= Glossary of Baseball5 terms =

This is a glossary of terminology used in Baseball5. Many terms which are used in Baseball5 also appear in baseball (see Glossary of baseball terms).

== B ==

=== Batter's box ===
The batter's box is a square area diagonally adjacent to home plate which the batter must remain in while hitting the ball (the lines are part of the box.) It is drawn by extending the foul lines 3 meters into foul territory.

== F ==

=== Fence ===
See outfield fence.

== M ==

=== Midfielder ===
The midfielder is a defender who stands roughly in between first and third base (around the same region that a baseball pitcher would stand in.)

== N ==

=== No-hit zone ===
The no-hit zone is an area that incorporates the home plate corner of fair territory which is treated equivalently to foul territory i.e. the batter is out if they hit the ball into the ground in this zone.
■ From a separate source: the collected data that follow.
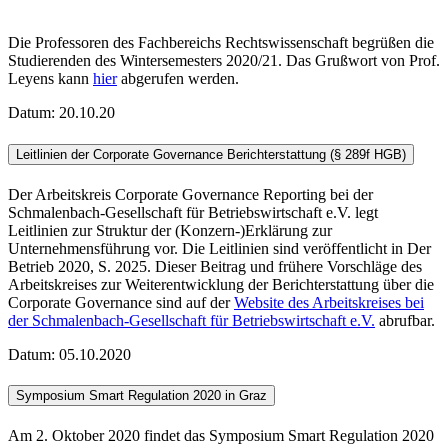
Die Professoren des Fachbereichs Rechtswissenschaft begrüßen die
Studierenden des Wintersemesters 2020/21. Das Grußwort von Prof.
Leyens kann
hier
abgerufen werden.
Datum: 20.10.20
Leitlinien der Corporate Governance Berichterstattung (§ 289f HGB)
Der Arbeitskreis Corporate Governance Reporting bei der
Schmalenbach-Gesellschaft für Betriebswirtschaft e.V. legt
Leitlinien zur Struktur der (Konzern-)Erklärung zur
Unternehmensführung vor. Die Leitlinien sind veröffentlicht in Der
Betrieb 2020, S. 2025. Dieser Beitrag und frühere Vorschläge des
Arbeitskreises zur Weiterentwicklung der Berichterstattung über die
Corporate Governance sind auf der
Website des Arbeitskreises bei
der Schmalenbach-Gesellschaft für Betriebswirtschaft e.V.
abrufbar.
Datum: 05.10.2020
Symposium Smart Regulation 2020 in Graz
Am 2. Oktober 2020 findet das Symposium Smart Regulation 2020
The zone itself is a triangular area, with two of its lines being coterminous with the foul lines and the third line being drawn between two points, each of which is 4.5 meters (or 3 meters for the U-15 age category) down a foul line from the batter's box.

== O ==

=== Outfield fence ===
The outfield fences are the boundary of the field on the edge of the outfield. They are recommended to be 1 meter tall, though there is no requirement to have fences per se as the boundary of the field (i.e. lines can be drawn instead to demarcate the outer boundary of the outfield.)

== S ==

=== Safe area ===
The safe area is an area next to first base in which the batter is safe from being tagged. It is a 1.5-meter rectangle with the same width as first base, being adjacent to the foul territory-first base, and with its longer sides running in the same direction as the first base-foul line.